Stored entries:
━━━

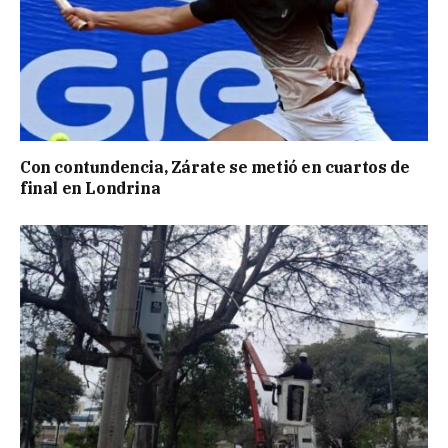
Con contundencia, Zárate se metió en cuartos de
final en Londrina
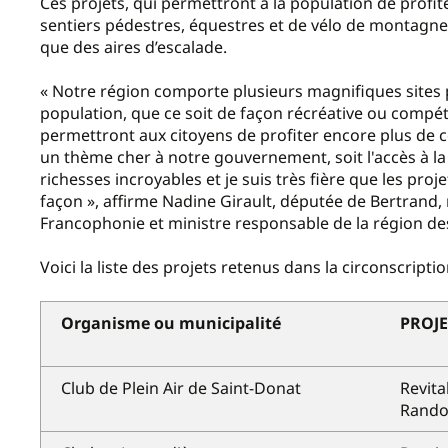
Ces projets, qui permettront à la population de profi
sentiers pédestres, équestres et de vélo de montagne, 
que des aires d’escalade.
« Notre région comporte plusieurs magnifiques sites pou
population, que ce soit de façon récréative ou compét
permettront aux citoyens de profiter encore plus de ce
un thème cher à notre gouvernement, soit l'accès à la
richesses incroyables et je suis très fière que les proj
façon », affirme Nadine Girault, députée de Bertrand, 
Francophonie et ministre responsable de la région de
Voici la liste des projets retenus dans la circonscripti
Organisme ou municipalité
PROJE
Club de Plein Air de Saint-Donat
Revita
Rando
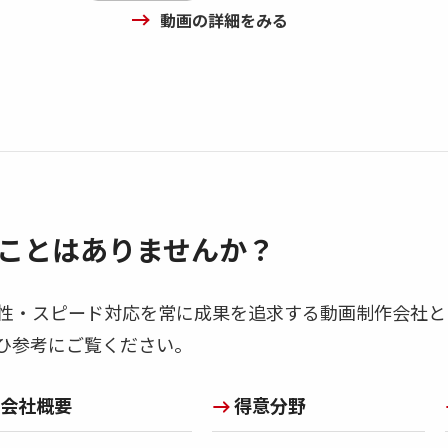
動画の詳細をみる
ことはありませんか？
性・スピード対応を常に成果を追求する動画制作会社と
ひ参考にご覧ください。
会社概要
得意分野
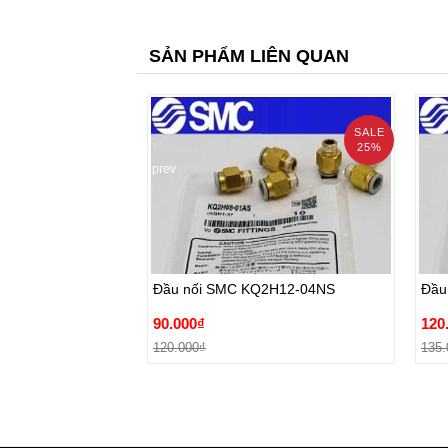
SẢN PHẨM LIÊN QUAN
SALE
25%
prev
Đầu nối SMC KQ2H12-04NS
Đầu
90.000₫
120
Đầu nối SMC KQ2H12-04NS
Đầu
120.000₫
135.
90.000₫
120
Đặt hàng
120.000₫
135.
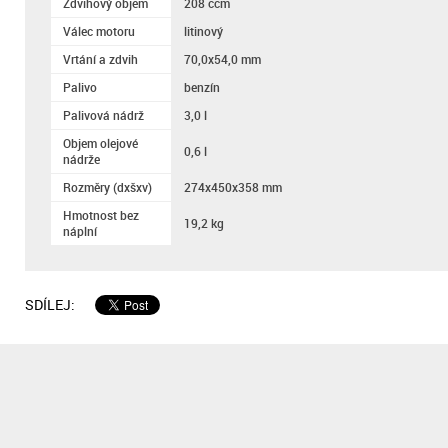
Zdvihový objem
208 ccm
Válec motoru
litinový
Vrtání a zdvih
70,0x54,0 mm
Palivo
benzín
Palivová nádrž
3,0 l
Objem olejové
0,6 l
nádrže
Rozměry (dxšxv)
274x450x358 mm
Hmotnost bez
19,2 kg
náplní
SDÍLEJ:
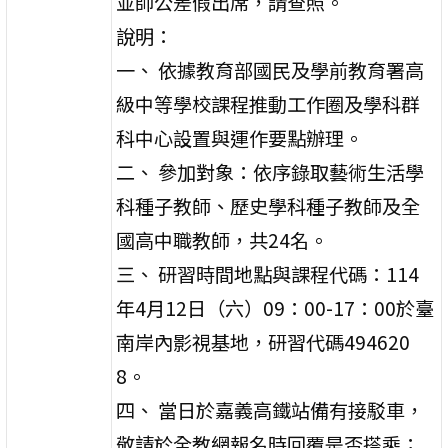
並師公差假出席，請查照。
說明：
一、 依據教育部國民及學前教育署高
級中等學校課程推動工作圈及學科群
科中心設置與運作要點辦理。
二、 參加對象：依序錄取藝術生活學
科種子教師、歷史學科種子教師及全
國高中職教師，共24名。
三、 研習時間地點與課程代碼：114
年4月12日（六）09：00-17：00於臺
南岸內影視基地，研習代碼494620
8。
四、 當日於嘉義高鐵站備有接駁車，
敬請於全教網報名時回覆是否搭乘；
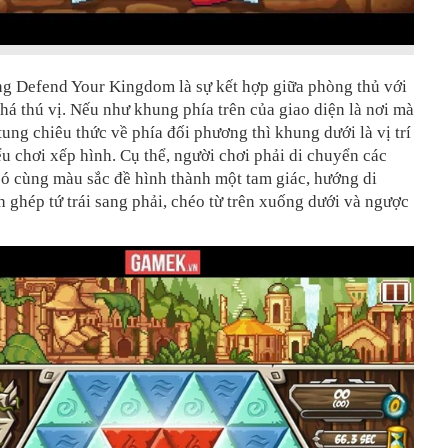
ng Defend Your Kingdom là sự kết hợp giữa phòng thủ với
há thú vị. Nếu như khung phía trên của giao diện là nơi mà
tung chiêu thức về phía đối phương thì khung dưới là vị trí
u chơi xếp hình. Cụ thể, người chơi phải di chuyển các
ó cùng màu sắc đề hình thành một tam giác, hướng di
ghép tứ trái sang phải, chéo từ trên xuống dưới và ngược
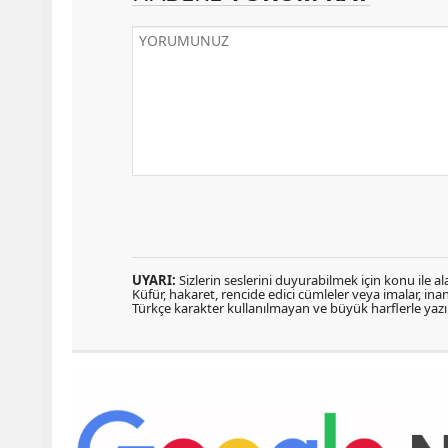
UYARI:
Sizlerin seslerini duyurabilmek için konu ile ala
Küfür, hakaret, rencide edici cümleler veya imalar, inanç
Türkçe karakter kullanılmayan ve büyük harflerle ya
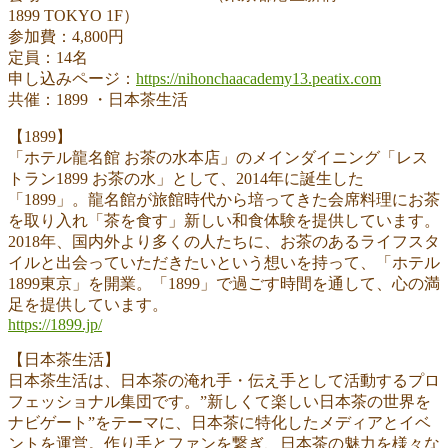
1899 TOKYO 1F）
参加費：4,800円
定員：14名
申し込みページ：
https://nihonchaacademy13.peatix.com
共催：1899 ・日本茶生活
【1899】
「ホテル龍名館 お茶の水本店」のメインダイニング「レス
トラン1899 お茶の水」として、2014年に誕生した
「1899」。龍名館が旅館時代から培ってきた会席料理にお茶
を取り入れ「茶を食す」新しい和食体験を提供しています。
2018年、国内外より多くの人たちに、お茶のあるライフスタ
イルと出会っていただきたいという想いを持って、「ホテル
1899東京」を開業。「1899」で過ごす時間を通して、心の満
足を提供しています。
https://1899.jp/
【日本茶生活】
日本茶生活は、日本茶の淹れ手・伝え手として活動するプロ
フェッショナル集団です。”新しくて楽しい日本茶の世界を
ナビゲート”をテーマに、日本茶に特化したメディアとイベ
ントを運営。作り手とファンを繋ぎ、日本茶の魅力を様々な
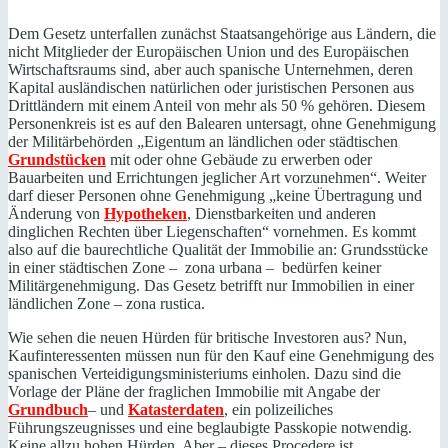
Dem Gesetz unterfallen zunächst Staatsangehörige aus Ländern, die
nicht Mitglieder der Europäischen Union und des Europäischen
Wirtschaftsraums sind, aber auch spanische Unternehmen, deren
Kapital ausländischen natürlichen oder juristischen Personen aus
Drittländern mit einem Anteil von mehr als 50 % gehören. Diesem
Personenkreis ist es auf den Balearen untersagt, ohne Genehmigung
der Militärbehörden „Eigentum an ländlichen oder städtischen
Grundstücken
mit oder ohne Gebäude zu erwerben oder
Bauarbeiten und Errichtungen jeglicher Art vorzunehmen“. Weiter
darf dieser Personen ohne Genehmigung „keine Übertragung und
Änderung von
Hypotheken
, Dienstbarkeiten und anderen
dinglichen Rechten über Liegenschaften“ vornehmen. Es kommt
also auf die baurechtliche Qualität der Immobilie an: Grundsstücke
in einer städtischen Zone – zona urbana – bedürfen keiner
Militärgenehmigung. Das Gesetz betrifft nur Immobilien in einer
ländlichen Zone – zona rustica.
Wie sehen die neuen Hürden für britische Investoren aus? Nun,
Kaufinteressenten müssen nun für den Kauf eine Genehmigung des
spanischen Verteidigungsministeriums einholen. Dazu sind die
Vorlage der Pläne der fraglichen Immobilie mit Angabe der
Grundbuch
– und
Katasterdaten
, ein polizeiliches
Führungszeugnisses und eine beglaubigte Passkopie notwendig.
Keine allzu hohen Hürden. Aber – dieses Procedere ist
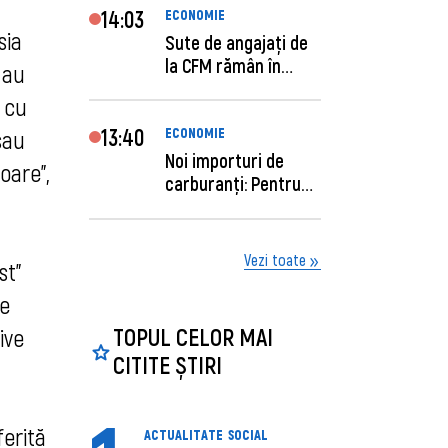
14:03
ECONOMIE
sia
Sute de angajaţi de
la CFM rămân în
 au
concediu forţat....
 cu
13:40
ECONOMIE
sau
Noi importuri de
oare”,
carburanți: Pentru
câte zile sunt su...
Vezi toate
st”
re
TOPUL CELOR MAI
ive
CITITE ȘTIRI
ferită
ACTUALITATE
SOCIAL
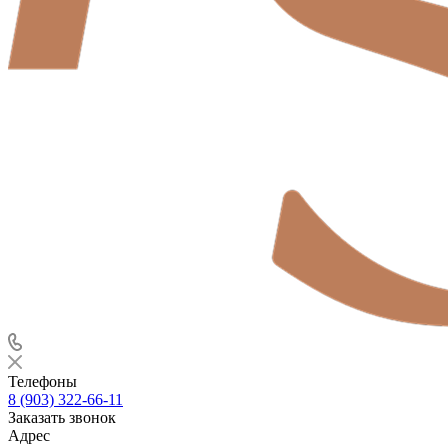
Телефоны
8 (903) 322-66-11
Заказать звонок
Адрес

━━━

▸ **Action item**: Render every text line in the listing above as a Markdown table with the columns "Row" and "Line," numbering the rows and skipping blank lines. Leave the pictures out.

▸ **Output of the exercise**:
| Row | Line |
|---|---|
| 1 | Con contundencia, Zárate se metió en cuartos de |
| 2 | final en Londrina |
| 3 | Ces projets, qui permettront à la population de profi |
| 4 | sentiers pédestres, équestres et de vélo de montagne,  |
| 5 | que des aires d’escalade. |
| 6 | « Notre région comporte plusieurs magnifiques sites pou |
| 7 | population, que ce soit de façon récréative ou compét |
| 8 | permettront aux citoyens de profiter encore plus de ce |
| 9 | un thème cher à notre gouvernement, soit l'accès à la |
| 10 | richesses incroyables et je suis très fière que les proj |
| 11 | façon », affirme Nadine Girault, députée de Bertrand,  |
| 12 | Francophonie et ministre responsable de la région de |
| 13 | Voici la liste des projets retenus dans la circonscripti |
| 14 | Organisme ou municipalité |
| 15 | PROJE |
| 16 | Club de Plein Air de Saint-Donat |
| 17 | Revita |
| 18 | Rando |
| 19 | 動画の詳細をみる |
| 20 | ことはありませんか？ |
| 21 | 性・スピード対応を常に成果を追求する動画制作会社と |
| 22 | ひ参考にご覧ください。 |
| 23 | 会社概要 |
| 24 | 得意分野 |
| 25 | SẢN PHẨM LIÊN QUAN |
| 26 | SALE |
| 27 | 25% |
| 28 | prev |
| 29 | Đầu nối SMC KQ2H12-04NS |
| 30 | Đầu |
| 31 | 90.000₫ |
| 32 | 120 |
| 33 | Đầu nối SMC KQ2H12-04NS |
| 34 | Đầu |
| 35 | 120.000₫ |
| 36 | 135. |
| 37 | 90.000₫ |
| 38 | 120 |
| 39 | Đặt hàng |
| 40 | 120.000₫ |
| 41 | 135. |
| 42 | Zdvihový objem |
| 43 | 208 ccm |
| 44 | Válec motoru |
| 45 | litinový |
| 46 | Vrtání a zdvih |
| 47 | 70,0x54,0 mm |
| 48 | Palivo |
| 49 | benzín |
| 50 | Palivová nádrž |
| 51 | 3,0 l |
| 52 | Objem olejové |
| 53 | 0,6 l |
| 54 | nádrže |
| 55 | Rozměry (dxšxv) |
| 56 | 274x450x358 mm |
| 57 | Hmotnost bez |
| 58 | 19,2 kg |
| 59 | náplní |
| 60 | SDÍLEJ: |
| 61 | 並師公差假出席，請查照。 |
| 62 | 說明： |
| 63 | 一、 依據教育部國民及學前教育署高 |
| 64 | 級中等學校課程推動工作圈及學科群 |
| 65 | 科中心設置與運作要點辦理。 |
| 66 | 二、 參加對象：依序錄取藝術生活學 |
| 67 | 科種子教師、歷史學科種子教師及全 |
| 68 | 國高中職教師，共24名。 |
| 69 | 三、 研習時間地點與課程代碼：114 |
| 70 | 年4月12日（六）09：00-17：00於臺 |
| 71 | 南岸內影視基地，研習代碼494620 |
| 72 | 8。 |
| 73 | 四、 當日於嘉義高鐵站備有接駁車， |
| 74 | 敬請於全教網報名時回覆是否搭乘； |
| 75 | ng Defend Your Kingdom là sự kết hợp giữa phòng thủ với |
| 76 | há thú vị. Nếu như khung phía trên của giao diện là nơi mà |
| 77 | tung chiêu thức về phía đối phương thì khung dưới là vị trí |
| 78 | u chơi xếp hình. Cụ thể, người chơi phải di chuyển các |
| 79 | ó cùng màu sắc đề hình thành một tam giác, hướng di |
| 80 | ghép tứ trái sang phải, chéo từ trên xuống dưới và ngược |
| 81 | UYARI: |
| 82 | Sizlerin seslerini duyurabilmek için konu ile ala |
| 83 | Küfür, hakaret, rencide edici cümleler veya imalar, inanç |
| 84 | Türkçe karakter kullanılmayan ve büyük harflerle ya |
| 85 | 1899 TOKYO 1F） |
| 86 | 参加費：4,800円 |
| 87 | 定員：14名 |
| 88 | 申し込みページ： |
| 89 | https://nihonchaacademy13.peatix.com |
| 90 | 共催：1899 ・日本茶生活 |
| 91 | 【1899】 |
| 92 | 「ホテル龍名館 お茶の水本店」のメインダイニング「レス |
| 93 | トラン1899 お茶の水」として、2014年に誕生した |
| 94 | 「1899」。龍名館が旅館時代から培ってきた会席料理にお茶 |
| 95 | を取り入れ「茶を食す」新しい和食体験を提供しています。 |
| 96 | 2018年、国内外より多くの人たちに、お茶のあるライフスタ |
| 97 | イルと出会っていただきたいという想いを持って、「ホテル |
| 98 | 1899東京」を開業。「1899」で過ごす時間を通して、心の満 |
| 99 | 足を提供しています。 |
| 100 | https://1899.jp/ |
| 101 | 【日本茶生活】 |
| 102 | 日本茶生活は、日本茶の淹れ手・伝え手として活動するプロ |
| 103 | フェッショナル集団です。”新しくて楽しい日本茶の世界を |
| 104 | ナビゲート”をテーマに、日本茶に特化したメディアとイベ |
| 105 | ントを運営。作り手とファンを繋ぎ、日本茶の魅力を様々な |
| 106 | Dem Gesetz unterfallen zunächst Staatsangehörige aus Ländern, die |
| 107 | nicht Mitglieder der Europäischen Union und des Europäischen |
| 108 | Wirtschaftsraums sind, aber auch spanische Unternehmen, deren |
| 109 | Kapital ausländischen natürlichen oder juristischen Personen aus |
| 110 | Drittländern mit einem Anteil von mehr als 50 % gehören. Diesem |
| 111 | Personenkreis ist es auf den Balearen untersagt, ohne Genehmigung |
| 112 | der Militärbehörden „Eigentum an ländlichen oder städtischen |
| 113 | Grundstücken |
| 114 | mit oder ohne Gebäude zu erwerben oder |
| 115 | Bauarbeiten und Errichtungen jeglicher Art vorzunehmen“. Weiter |
| 116 | darf dieser Personen ohne Genehmigung „keine Übertragung und |
| 117 | Änderung von |
| 118 | Hypotheken |
| 119 | , Dienstbarkeiten und anderen |
| 120 | dinglichen Rechten über Liegenschaften“ vornehmen. Es kommt |
| 121 | also auf die baurechtliche Qualität der Immobilie an: Grundsstücke |
| 122 | in einer städtischen Zone – zona urbana – bedürfen keiner |
| 123 | Militärgenehmigung. Das Gesetz betrifft nur Immobilien in einer |
| 124 | ländlichen Zone – zona rustica. |
| 125 | Wie sehen die neuen Hürden für britische Investoren aus? Nun, |
| 126 | Kaufinteressenten müssen nun für den Kauf eine Genehmigung des |
| 127 | spanischen Verteidigungsministeriums einholen. Dazu sind die |
| 128 | Vorlage der Pläne der fraglichen Immobilie mit Angabe der |
| 129 | Grundbuch |
| 130 | – und |
| 131 | Katasterdaten |
| 132 | , ein polizeiliches |
| 133 | Führungszeugnisses und eine beglaubigte Passkopie notwendig. |
| 134 | Keine allzu hohen Hürden. Aber – dieses Procedere ist |
| 135 | 14:03 |
| 136 | ECONOMIE |
| 137 | sia |
| 138 | Sute de angajaţi de |
| 139 | la CFM rămân în |
| 140 |  au |
| 141 | concediu forţat.... |
| 142 |  cu |
| 143 | 13:40 |
| 144 | ECONOMIE |
| 145 | sau |
| 146 | Noi importuri de |
| 147 | oare”, |
| 148 | carburanți: Pentru |
| 149 | câte zile sunt su... |
| 150 | Vezi toate |
| 151 | st” |
| 152 | re |
| 153 | TOPUL CELOR MAI |
| 154 | ive |
| 155 | CITITE ȘTIRI |
| 156 | ferită |
| 157 | ACTUALITATE |
| 158 | SOCIAL |
| 159 | Телефоны |
| 160 | 8 (903) 322-66-11 |
| 161 | Заказать звонок |
| 162 | Адрес |